ALFANOdi SERGIO BIANCHINI –  La STAMPA nei giorni scorsi, precisamente l’8 settembre, spiega come il governo, per mano del viceministro Guidi operi sempre per  “salvare i migranti” ma stavolta in Africa. Dopo essere stati costretti dal malumore dell’opinione pubblica a interrompere la collusione chiarissima con le ONG per il prelievo di africani sulle coste della Libia lavora per dare alle ONG stesse il controllo dei campi di raccolta funzionanti in Libia.

L’idea è venuta a Mario Guidi.
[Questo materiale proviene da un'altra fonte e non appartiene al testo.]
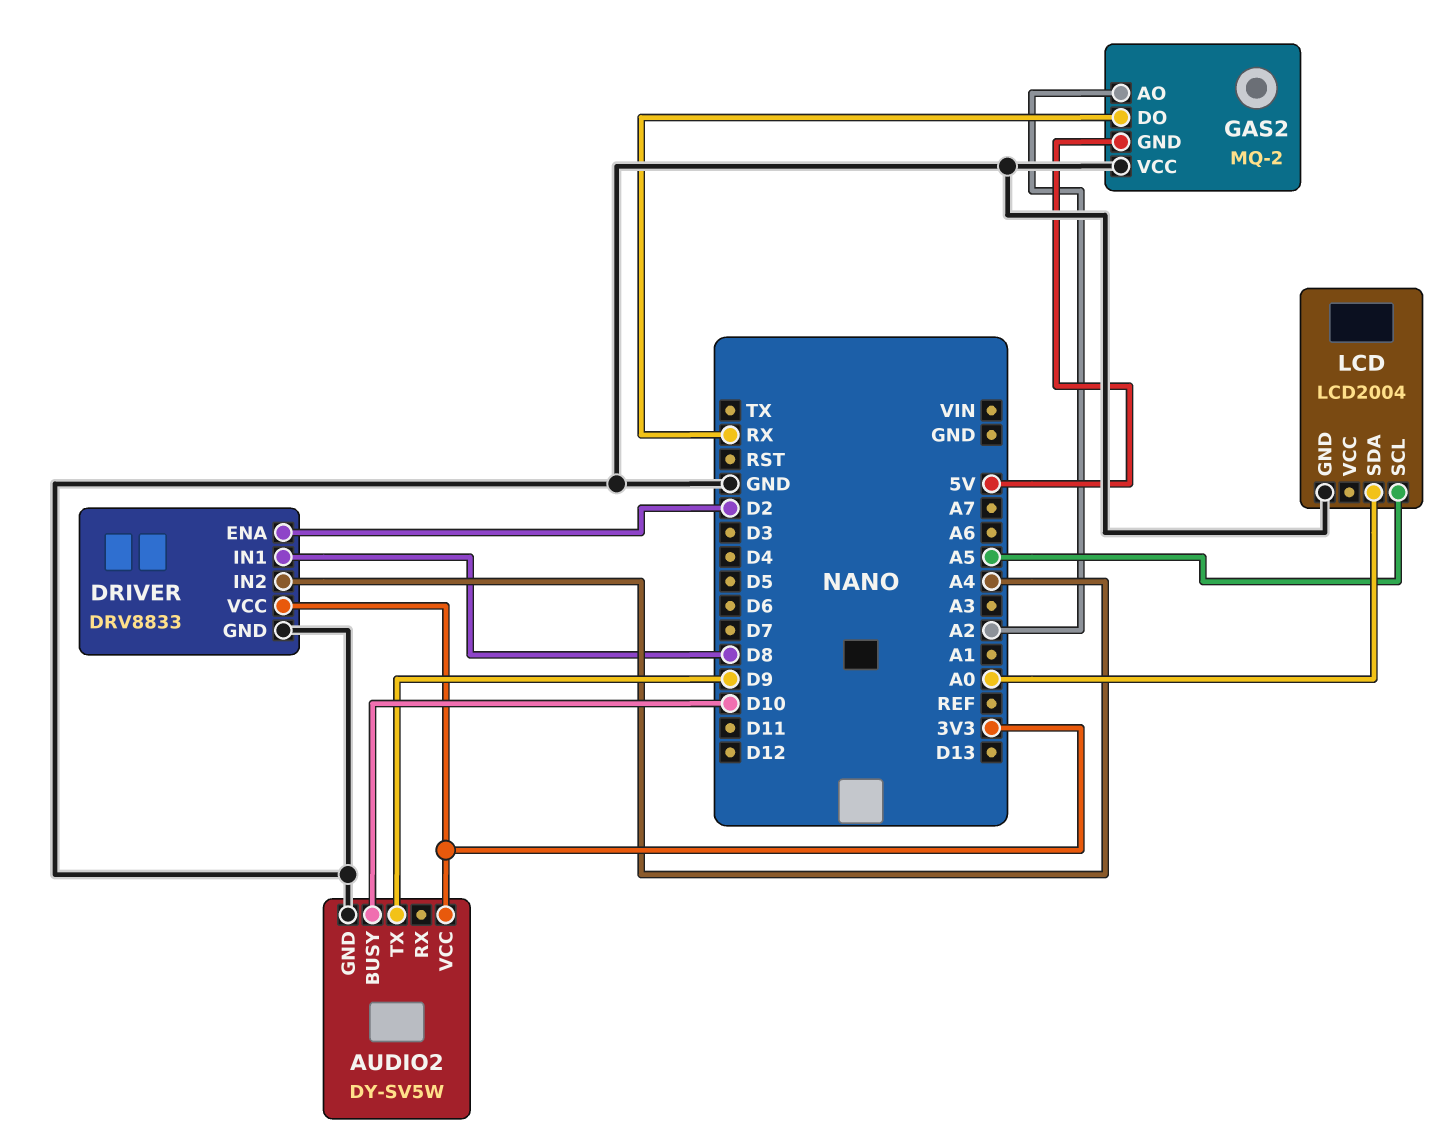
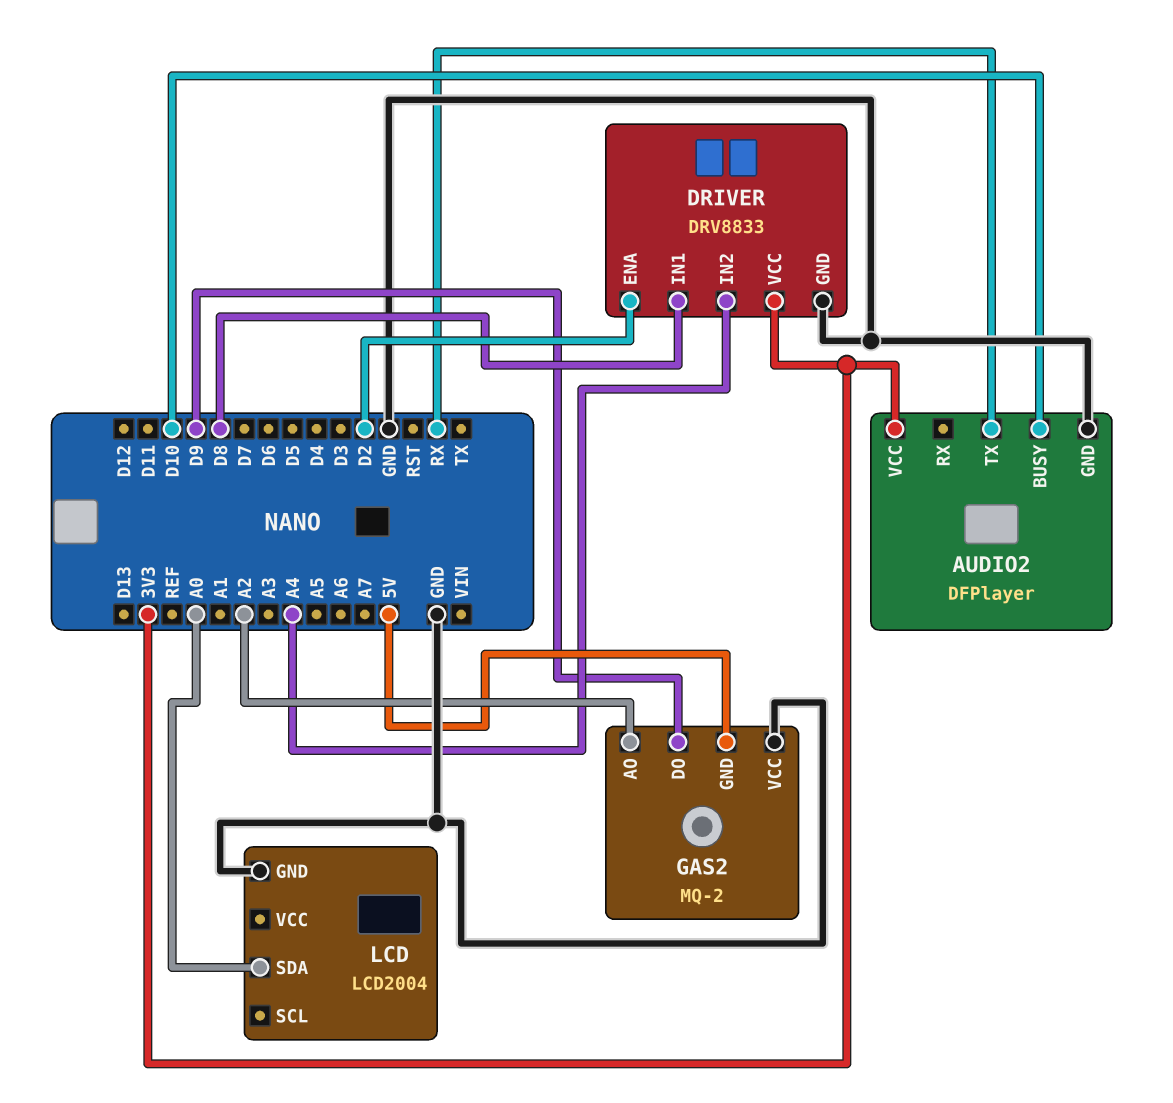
AUDIO2: DY-SV5W -> DFPlayer
AUDIO2 pin TX: D9 -> RX
GAS2 pin DO: RX -> D9
LCD pin SCL: A5 -> none

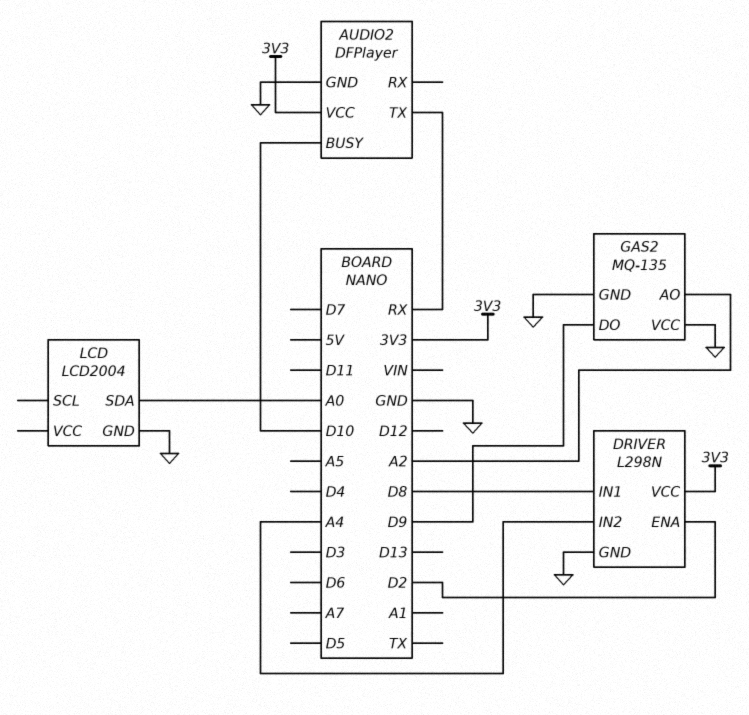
DRIVER: DRV8833 -> L298N
GAS2: MQ-2 -> MQ-135
GAS2 pin GND: 5V -> GND

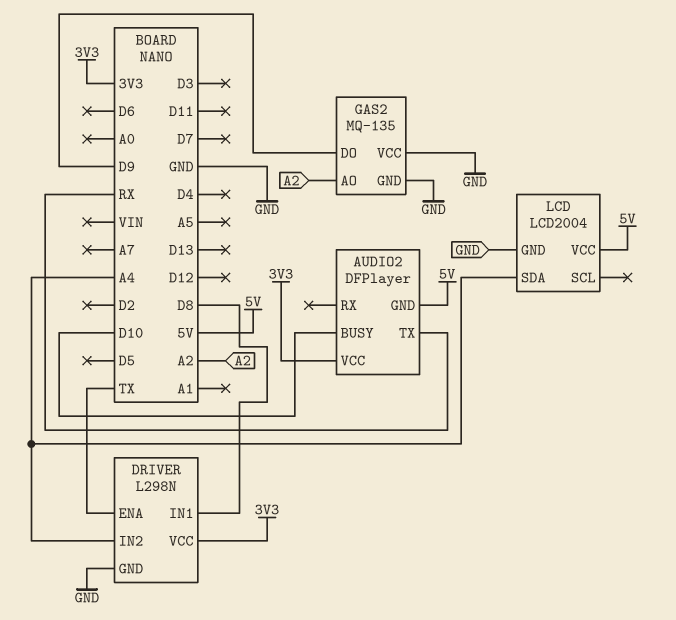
AUDIO2 pin GND: GND -> 5V
DRIVER pin ENA: D2 -> TX
LCD pin SDA: A0 -> A4
LCD pin VCC: none -> 5V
Che strana combinazione, Guidi è il vice di Alfano che è ministro degli affari esteri. Minniti non è il ministro degli esteri bensì il ministro degli interni. E mentre quello degli interni, Minniti, va all’estero in Libia e chiede ai capi politici di trattenere i migranti, il ministro degli esteri, Alfano, manda il suo vice Mario Giro a  trattare in Libia per collocare le ONG nei campi Libici. E tutto con la più consueta arma del buonismo italico e cioè milioni e milioni di Euro che sempre si trovano anche se la spesa pubblica è al disastro.  Che governo, che guazzabuglio!

 

E chi è Guidi? Vediamo Wikipedia e i dati Ufficiali:   Nato a Roma il 29 luglio 1958, ha conseguito la maturità scientifica e nel 1984 si è laureato in lettere alla Sapienza.
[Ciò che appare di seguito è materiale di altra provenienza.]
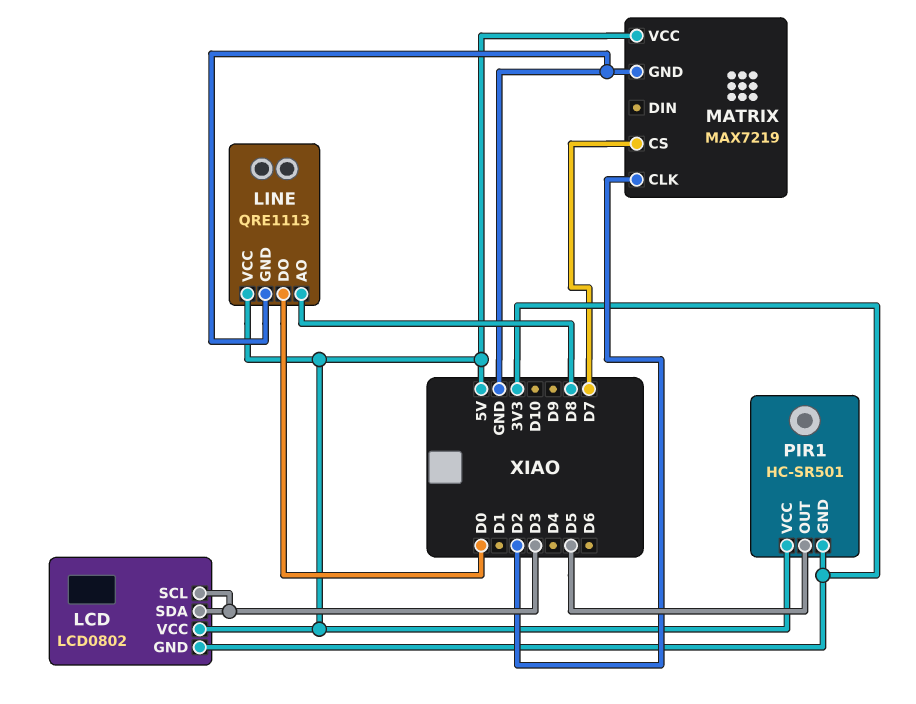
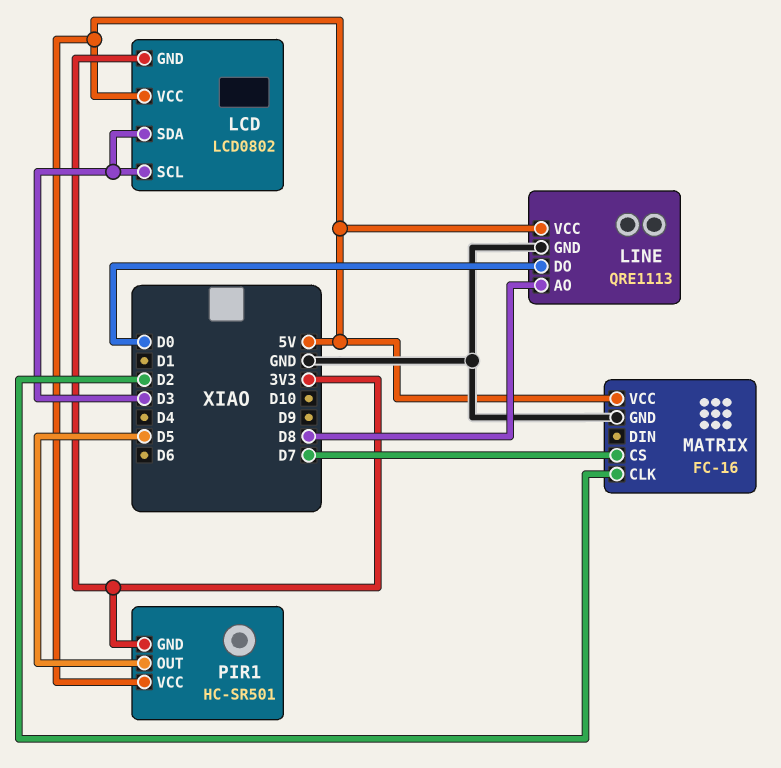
MATRIX: MAX7219 -> FC-16

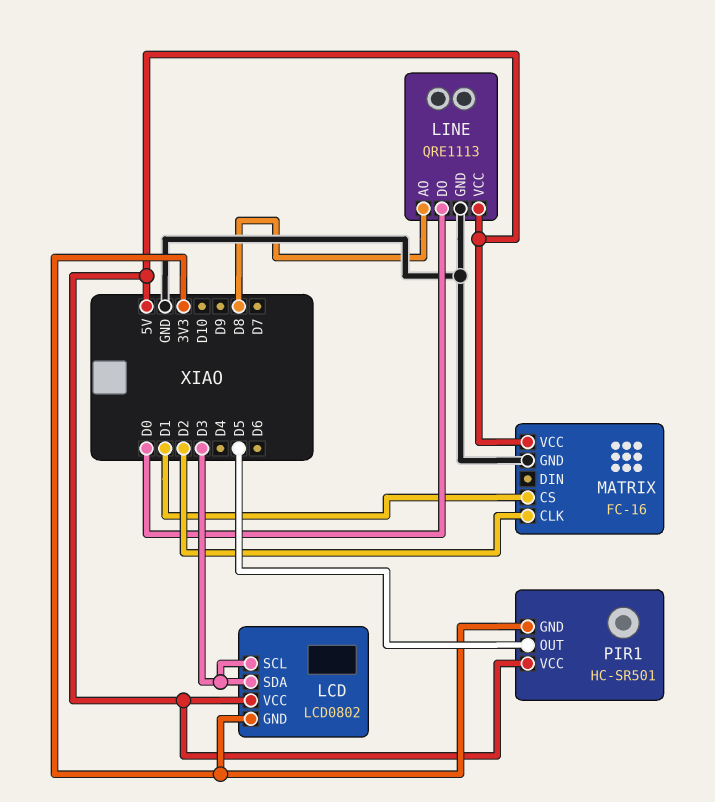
MATRIX pin CS: D7 -> D1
Nel 1975 diventa membro della comunità di Sant’Egidio . Alle elezioni politiche del 2013 è candidato al Senato della Repubblica, in Campania, nella lista centrista Con Monti per l’Italia (in terza posizione), risultando tuttavia il primo dei non eletti.[4][5]
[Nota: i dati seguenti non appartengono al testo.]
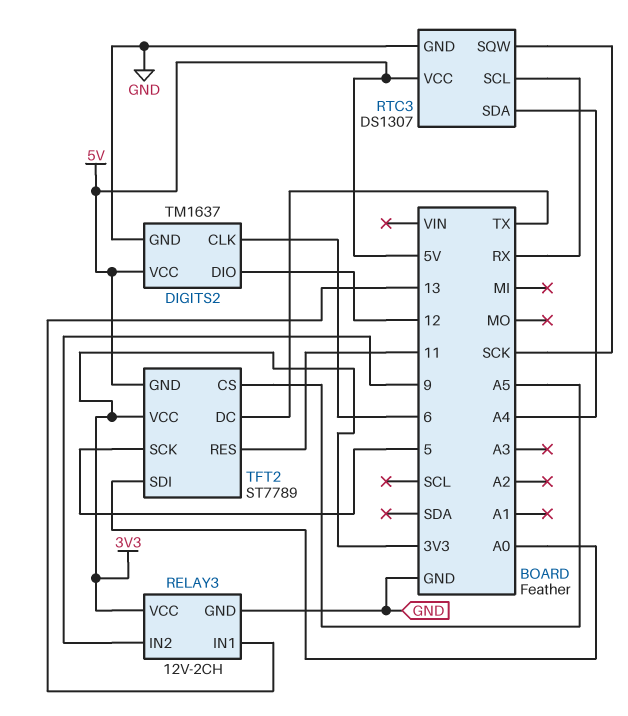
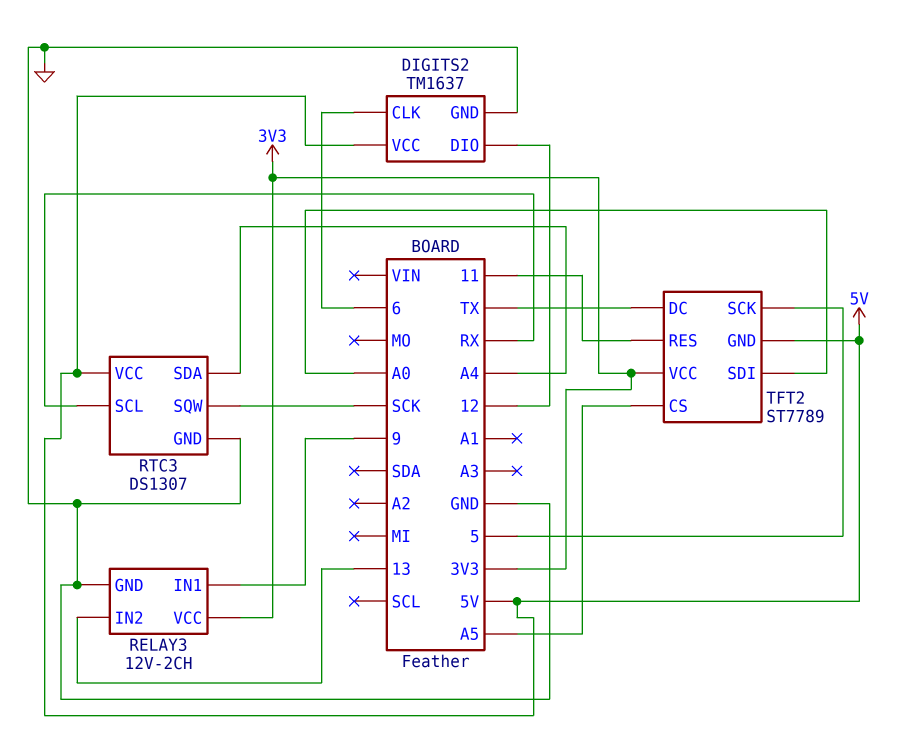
RELAY3 pin IN1: 13 -> 9
RELAY3 pin IN2: 9 -> 13

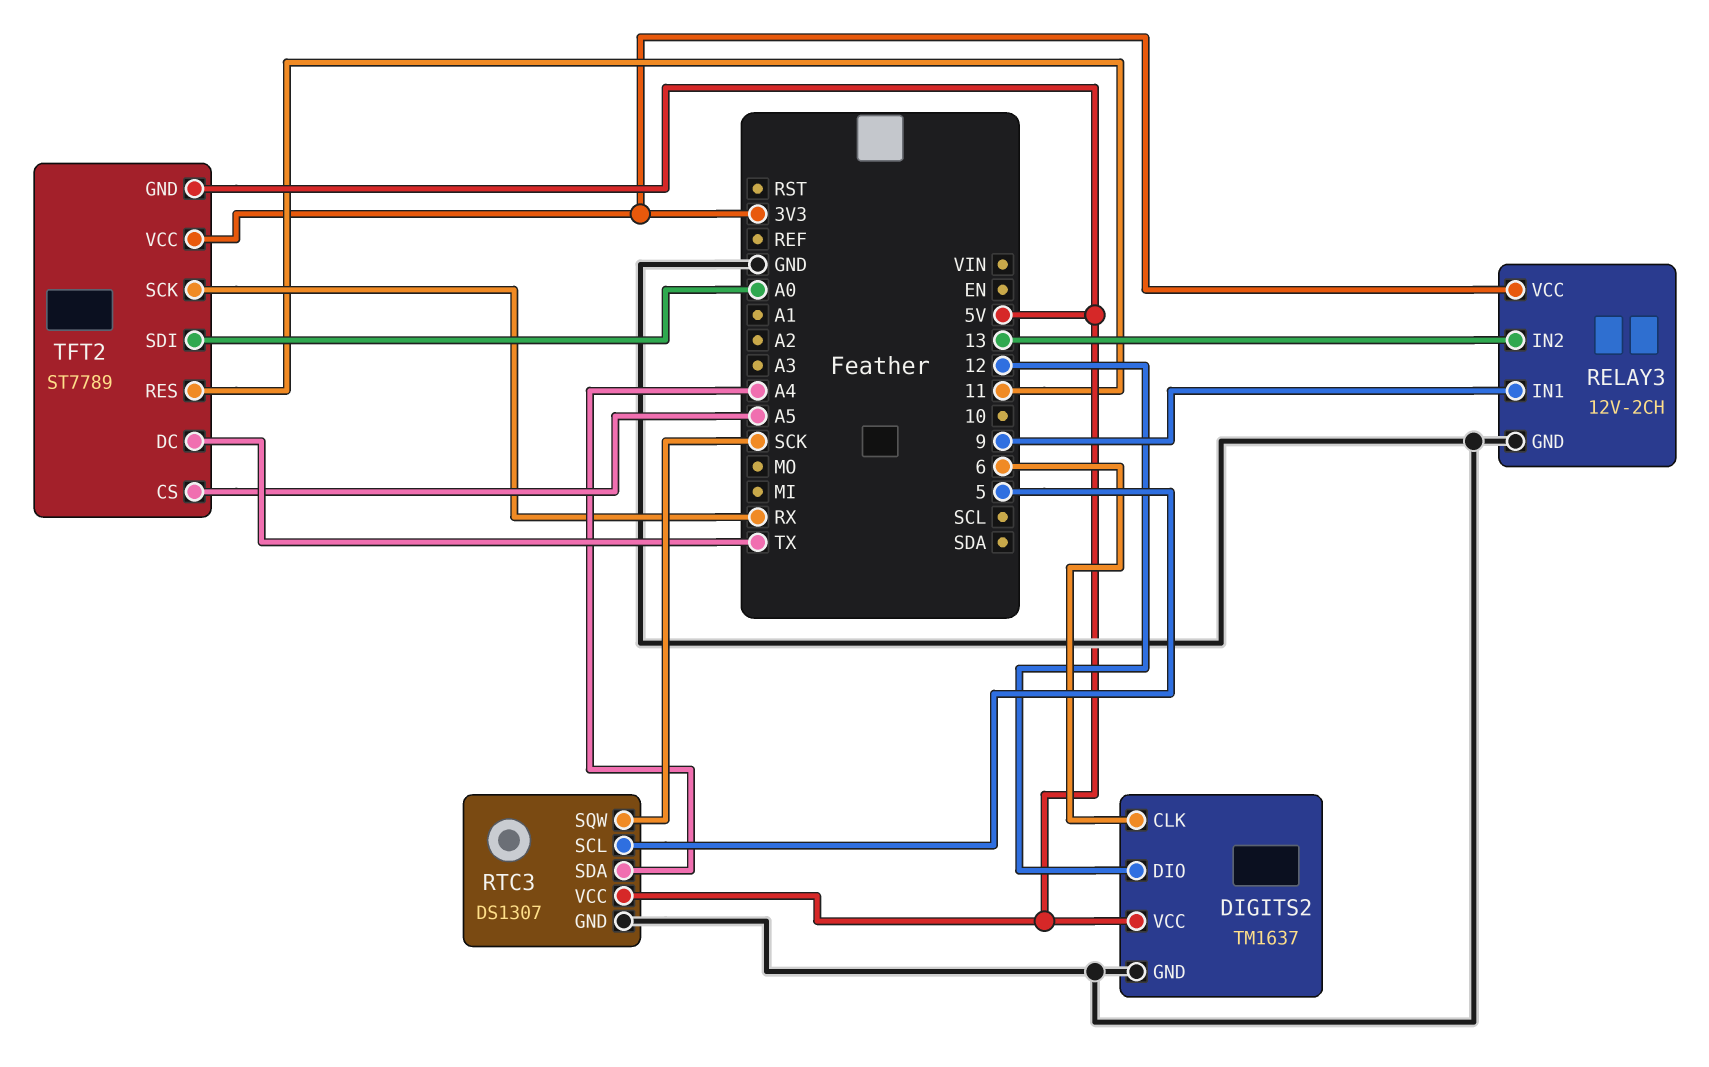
RTC3 pin SCL: RX -> 5
TFT2 pin SCK: 5 -> RX

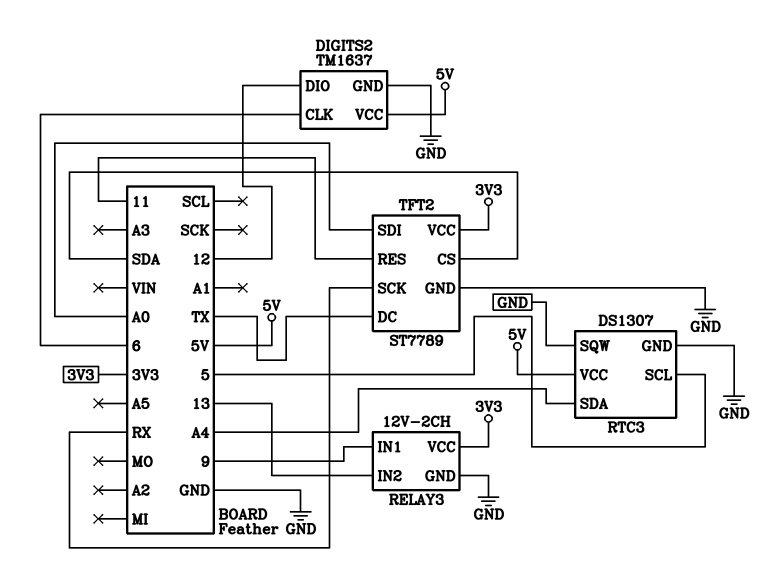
RTC3 pin SQW: SCK -> GND
TFT2 pin CS: A5 -> SDA
TFT2 pin GND: 5V -> GND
Il 3 maggio 2013 è stato nominato Sottosegretario agli Affari Esteri del Governo Letta. Il 28 febbraio 2014 è stato nominato Sottosegretario di Stato al Ministero degli Affari Esteri e dal 7 marzo 2016 Vice Ministro per il Governo di Matteo Renzi. Carica confermata il 12 dicembre 2016 anche dal successivo governo guidato da Paolo Gentiloni.

 

Dunque l’assoluto caos nella gestione della politica estera dell’Italia e scontro tra tendenze diverse, tutte accoglienti, che soggiacciono però al timore di essere azzerate dall’opinione pubblica in crescente insofferenza.